It has been said that print media's survival is at risk because of new media. More people have stopped buying the traditional newspaper and instead shifted to the Internet or television and radio for news.
Even traditional free TV also lost advertising revenues to cable as viewers prefer the clear broadcast offered via subscription or the latest movies and TV shows as well as special programmes through pay-per-view offers.
But it is quite a different case for the radio, which also got competition from new media.
According to former Austereo Network CEO and current Marchmedia Managing Director Brad March in an article in Radio Today, while radio will continue to have competition from other delivery platforms and innovations such as Apple's dashboard CarPlay, the deciding factor for the radio listener would still be the content behind the apps.
March said that radio programming would remain a mixture of art and science, combining creativity, research, strategy and entertainment. The country's radio industry, though, is marked by a battle of business models, specifically advertising versus subscription.

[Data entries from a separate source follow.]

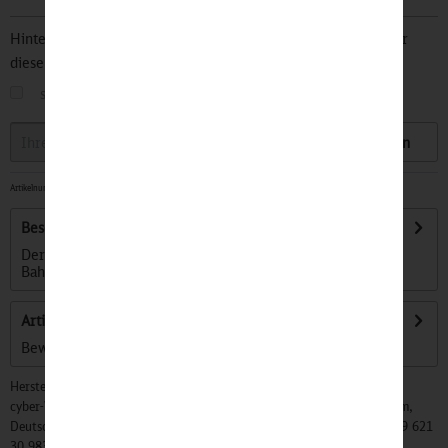
Hinterlegen Sie Ihre Email Adresse und bleiben Sie stets über
diesen Artikel informiert.
sobald der Artikel wieder
auf Lager
ist
Speichern
Artikelnummer:
32500134
-
Sofort versandfertig, Lieferzeit ca. 1-3 Werktage
Beschreibung
Der kleine ICE ist der ideale Begleiter für kleine
Bahnreisende! Auf der Homepage...
mehr
Artikel bewerten
Bewertungen lesen, schreiben und diskutieren...
mehr
Hersteller:
cyber-Wear Heidelberg GmbH, Elsa-Brändström-Str. 4, 68229 Mannheim,
Deutschland, Info@mycybergroup.com, https://mycybergroup.com, +49 621
30 983 0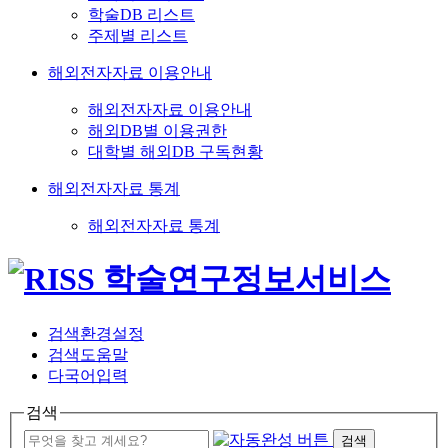
학술DB 리스트
주제별 리스트
해외전자자료 이용안내
해외전자자료 이용안내
해외DB별 이용권한
대학별 해외DB 구독현황
해외전자자료 통계
해외전자자료 통계
검색환경설정
검색도움말
다국어입력
검색
검색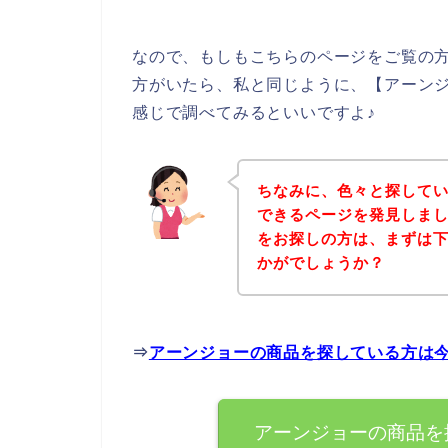
なので、もしもこちらのページをご覧の
方がいたら、私と同じように、【アーンジョ
感じで調べてみるといいですよ♪
ちなみに、色々と探して
できるページを発見しまし
をお探しの方は、まずは
かがでしょうか？
⇒
アーンジョーの商品を探している方は
アーンジョーの商品を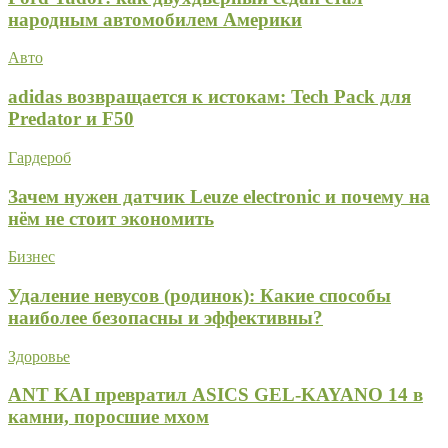
народным автомобилем Америки
Авто
adidas возвращается к истокам: Tech Pack для
Predator и F50
Гардероб
Зачем нужен датчик Leuze electronic и почему на
нём не стоит экономить
Бизнес
Удаление невусов (родинок): Какие способы
наиболее безопасны и эффективны?
Здоровье
ANT KAI превратил ASICS GEL-KAYANO 14 в
камни, поросшие мхом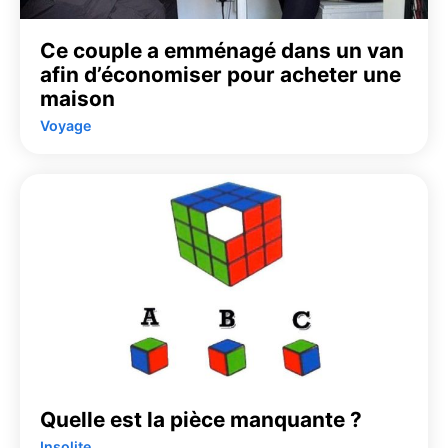
Ce couple a emménagé dans un van
afin d’économiser pour acheter une
maison
Voyage
Quelle est la pièce manquante ?
Insolite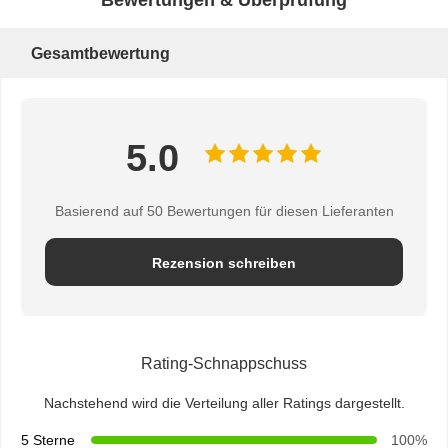
Steckdosen
Gesamtbewertung
Schreibtischklemme Steckdose
Unter dem Schreibtisch-Stromanschluss
Tischkabelorganisierer
5.0
USB-Ladegerät
Basierend auf 50 Bewertungen für diesen Lieferanten
Audio-Visuelle Box
Rezension schreiben
Zubehör für das Aufzugstisch
Verzögerter Stromanschluss
Sofa Bluetooth-Audiosystem
Rating-Schnappschuss
Sofa-Leselampe
Nachstehend wird die Verteilung aller Ratings dargestellt.
5 Sterne
100%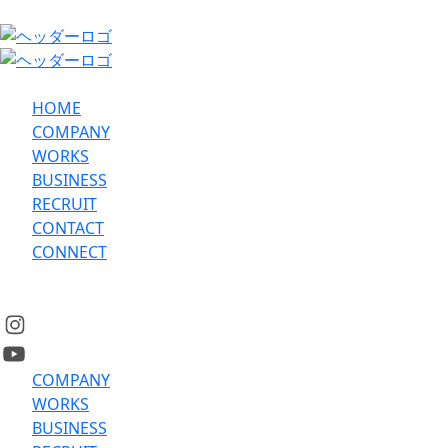
HOME
COMPANY
WORKS
BUSINESS
RECRUIT
CONTACT
CONNECT
COMPANY
WORKS
BUSINESS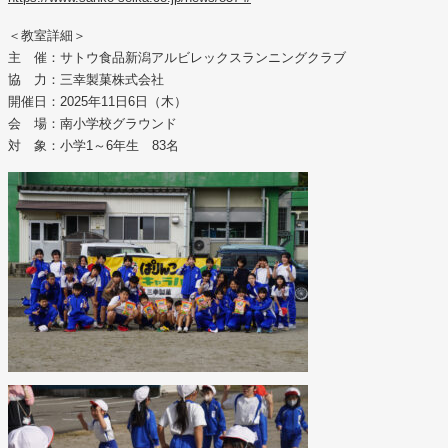
＜教室詳細＞
主 催：サトウ食品新潟アルビレックスランニングクラブ
協 力：三幸製菓株式会社
開催日：2025年11日6日（木）
会 場：南小学校グラウンド
対 象：小学1～6年生 83名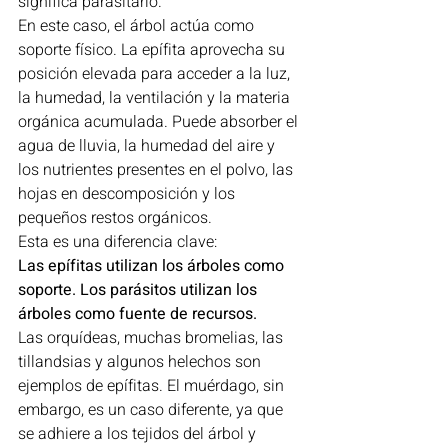
significa parasitarlo.
En este caso, el árbol actúa como 
soporte físico. La epífita aprovecha su 
posición elevada para acceder a la luz, 
la humedad, la ventilación y la materia 
orgánica acumulada. Puede absorber el 
agua de lluvia, la humedad del aire y 
los nutrientes presentes en el polvo, las 
hojas en descomposición y los 
pequeños restos orgánicos.
Esta es una diferencia clave:
Las epífitas utilizan los árboles como 
soporte. Los parásitos utilizan los 
árboles como fuente de recursos.
Las orquídeas, muchas bromelias, las 
tillandsias y algunos helechos son 
ejemplos de epífitas. El muérdago, sin 
embargo, es un caso diferente, ya que 
se adhiere a los tejidos del árbol y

Pandora has reached one million users in Australia, which is about the same size of listeners of the leading FM radio stations in Sydney and Melbourne.
To entice college students to subscribe, Spotify offer discounts. Spotify's rival appears to be a soon-to-be-launched on-demand subscription service by Apple's iTunes, a giant in the music industry with sales of 25 billion songs and accounts now for 30 per cent of global music sales.
But despite these new technologies, the good old reliable radio remains the main source of listeners to keep up to date with music, according to a recently published study in the US conducted by Triton Digital's Edison Research.
The study said that 35 per cent of the survey respondents aged 12 and above pointed to the radio as their main source of being updated with music, while 3 per cent relied on iTunes, 4 per cent on Music TV, 9 per cent on Pandora, 10 per cent on YouTube and 21 per cent from word of mouth of friends and family.
March forecasts that new delivery platforms, such as that offered by Audioboom Group PLC (LSE: BOOM.L), will continue to grow and compete with about 70 million FM radios in Australia and 20 million mobile phone devices.
The London-based publicly listed company is the provider of social media platform for audio producers to record either live or from the studio, upload and share audio by syndication and social media sites such as Twitter and Facebook.
Audioboom now has about 2,000 content channels from the initial 19 channels during the platform's launch in March 2013, said Rob Proctor, CEO of Audioboom, which currently has 2.5 million registered users and 12 to13 million monthly active users across platforms.
Audioboom's global major partners, which uses its apps, embeds and custom publisher solutions, include BBC, Sky Sports, Bauer, Absolute Radio, The Guardian, Universal, Aljazeera, Polydor, The Telegraph and Oxfam.
March concluded that "The bottom line is radio will not die, but will continue to evolve and take its place next to 'new' media and audio choices. 'Local' will become an even greater differentiator for radio brands. Radio's ease of use and its ability to deliver customized local info like gossip, news, traffic, and weather will ensure it remains relevant (and very profitable) well into the future."